Council debates social service spending
Friday, April 1, 2016 by
Jack Craver
Divisions within City Council over spending on social services were put into sharp relief Thursday as the Health and Human Services Department asked city leaders to approve a 6 percent boost in funding for nonprofit agencies with which the city contracts for a variety of services.
The immediate effect of the funding boost, which Council approved 8-2, is not dramatic. Council had already approved a $1.8 million increase in funding for social service contracts in last year’s budget, and the department was able to direct most of that money to nonprofits administratively. That decision was in keeping with a 2014 resolution passed by the previous Council that recommended the city regularly increase funding for social service contracts to keep pace with inflation.
The department was required, however, to get authorization from Council to distribute the remaining $760,746 from its budget to 13 social service providers for whom the funding increase would amount to more than $58,000 each.
The debate ultimately focused less on the specific amount being authorized and more on the roughly $40 million that the city is projected to pay the 13 organizations over the lifetimes of the 37-month contracts.
Conservative Council members Don Zimmerman and Ellen Troxclair, the two dissenting votes on the measure, grilled city staff on whether the nonprofits receiving funds were being held accountable to taxpayers.
“The taxpayers are really angry at this process,” said Zimmerman. “We throw money at a problem, and we don’t define what we’re going to get when the money runs out. We’ve accomplished very little if anything, and (nonprofits) demand more money and more money. And we get no results. We need to change this process, and I’d like to start here today.”
City staff and other Council members forcefully pushed back on the notion that money was being casually thrown at nonprofits, or that the groups receiving the money were not being held accountable for their performance.
Council Member Ann Kitchen, commenting after Troxclair had asked staff a series of questions about whether the increased funding would be accompanied by enhanced outcomes from the organizations, said that she trusted the professionals tasked with vetting the contracts.
“Outcomes are critical to all of these organizations,” said Kitchen. “These are not nonprofits that are just acting on a whim and just spending our money in whatever way they choose.”
Zimmerman later dismissed that comment, saying that his colleagues were asking him to approve funding “based on blind faith.”
“Blind faith is a pretty decent approach for irrational religion,” he said. “But when it comes to tens of millions of dollars of other people’s money, I think it’s an offense, frankly.”
Jo Kathryn Quinn, executive director of Caritas, a nonprofit focused on homelessness, defended her organization’s performance. She said the group in recent years has been able to connect 75 percent of the people it serves with permanent housing.
“That is just one example of what you’re getting for your money,” she said. “You’re getting people who don’t end up at the shelter, and we don’t have to spend money on them at the shelter.”
“This is one of the best investments our city can make,” she added.
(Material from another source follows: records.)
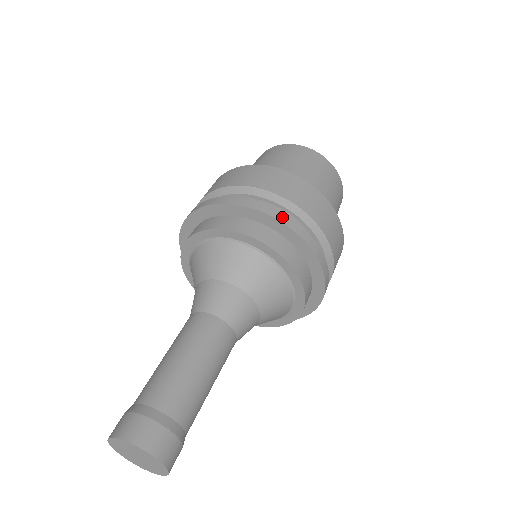
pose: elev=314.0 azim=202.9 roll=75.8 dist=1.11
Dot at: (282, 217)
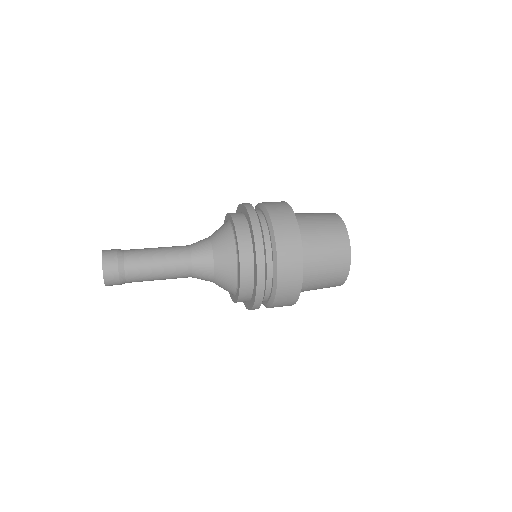
Dot at: (254, 220)
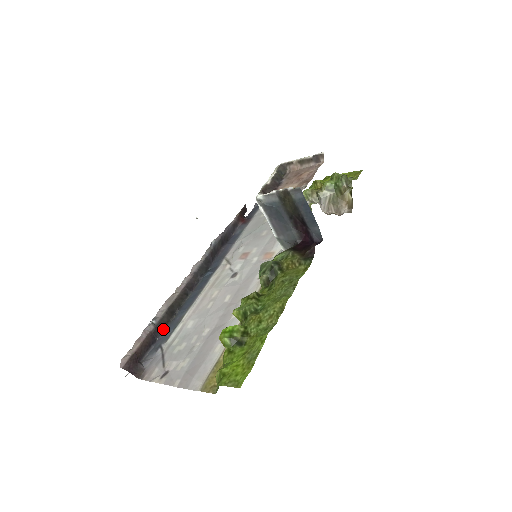
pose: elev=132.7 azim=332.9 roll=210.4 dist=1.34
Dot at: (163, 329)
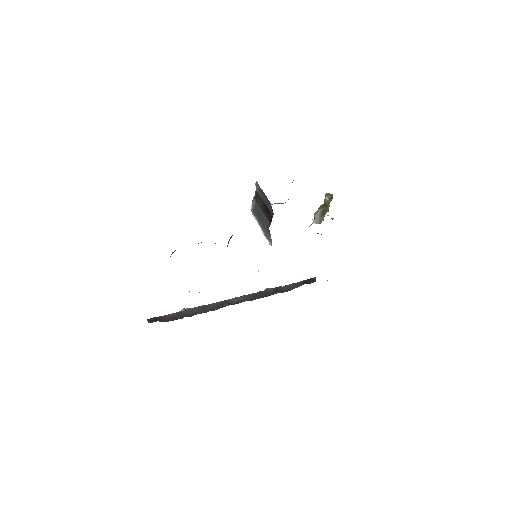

Council Member Sheri Gallo appeared to bridge the concerns of both sides. She asked questions of city staff about the financial details of the contracts, but, highlighting Caritas in particular, she emphasized her respect for the organizations receiving the funds.
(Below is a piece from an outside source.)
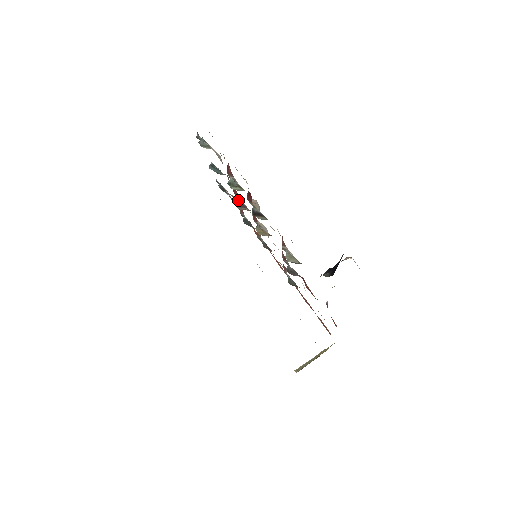
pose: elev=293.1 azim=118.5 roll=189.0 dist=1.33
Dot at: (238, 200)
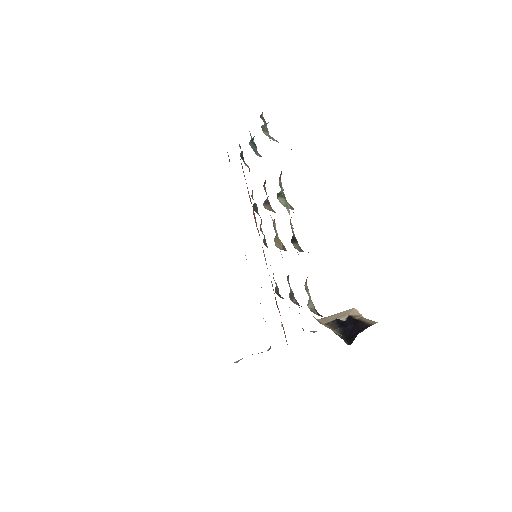
Dot at: (267, 197)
Troxclair also insisted that her questions about the contracts did not indicate a mistrust of city staff or of the nonprofits to which it was allocating funds. She added that staff had done a good job responding to her questions, which she said were “reasonable.”
“And of course, I think we have fabulous nonprofits in Austin,” she added. “I personally contribute my own money to many of them, and that’s the way that I prefer to do it rather than through the government.”